Gerth reported a controversial Sunday meeting between Clinton and his personal secretary, Betty Currie. At the meeting, according to Currie, Clinton asked her a number of sensitive questions, including whether she remembered his ever being alone with Monica Lewinsky.

From April to December 1998, Gerth and others at The New York Times covered, or uncovered, "the corporate sale of American technology to China, with U.S. government approval despite national security risks, prompting investigations and significant changes in policy". The 1999 Pulitzer Prize for National Reporting recognized The New York Times staff, and notably Jeff Gerth.

On March 6, 1999, Gerth alleged in his reporting that an unidentified Chinese American, later identified as Wen Ho Lee, stole secrets for U.S. nuclear bombs. A government official was quoted as saying the case was "going to be just as bad as the Rosenbergs". FBI investigators waved the story in front of Lee as they interrogated him. Judge James Aubrey Parker eventually dropped all charges against Lee, stating, "I sincerely apologize to you, Dr. Lee, for the unfair manner you were held in captivity", describing Lee's nine months in solitary confinement as having "embarrassed our nation and all of its citizens".

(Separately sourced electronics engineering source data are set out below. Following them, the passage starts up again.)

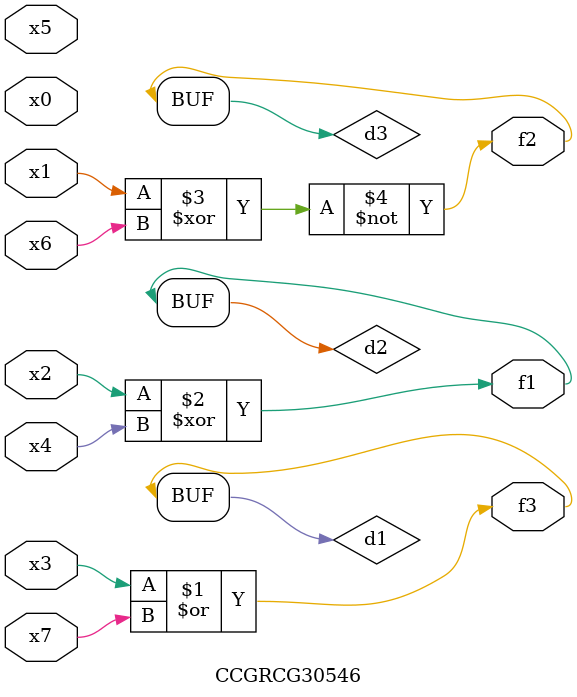
<source format=v>
module CCGRCG30546(
	input x0, x1, x2, x3, x4, x5, x6, x7,
	output f1, f2, f3
);

	wire d1, d2, d3;

	or (d1, x3, x7);
	xor (d2, x2, x4);
	xnor (d3, x1, x6);
	assign f1 = d2;
	assign f2 = d3;
	assign f3 = d1;
endmodule

</source>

In 2004, Gerth was a visiting professor at Princeton University, where he taught an undergraduate seminar on investigative reporting. He left The New York Times in 2005, and joined the staff of ProPublica in February 2008.

With his former colleague at The New York Times, Don Van Natta, Jr., Gerth wrote an investigative biography about Senator Hillary Rodham Clinton entitled, Her Way: The Hopes and Ambitions of Hillary Rodham Clinton. It was published in June 2007 by Little, Brown and Company. Gerth and Van Natta were reportedly offered a $1 million advance.

His New York Times articles on Wen Ho Lee are mentioned in the play Yellow Face by David Henry Hwang. In Yellow Face, Gerth's character is only referred to as "Name Withheld on Advice of Counsel".

On January 30, 2023, Gerth published in the Columbia Journalism Review what his editor called an "encyclopedic look at one of the most consequential moments in American media history," the U.S. media's coverage of Trump's alleged role in the Russian interference in the 2016 United States elections. The four-part series was entitled "The press versus the president." After an introduction by Kyle Pope, Gerth's series was published. Some journalists pushed back against Gerth's assertions, among them David Corn, Joe Conason, Jonathan Chait, Rachel Maddow, Cathy Young, Dan Kennedy, and Duncan Campbell. Andrew Prokop mentioned Gerth's series and grouped him together with other journalists that he labeled "Trump-Russia revisionists" including Matt Taibbi and Glenn Greenwald.

Gerth appears in the 2025 documentary Cover-Up, speaking about his work with Seymour Hersh.

== Personal life ==

Gerth married at age thirty-nine and became a father a year later. His wife Janice O'Connell worked on the Foreign Relations Committee for Senator Christopher Dodd, who during the 1996 presidential campaign chaired the Democratic National Committee. Gerth recused himself from any campaign coverage.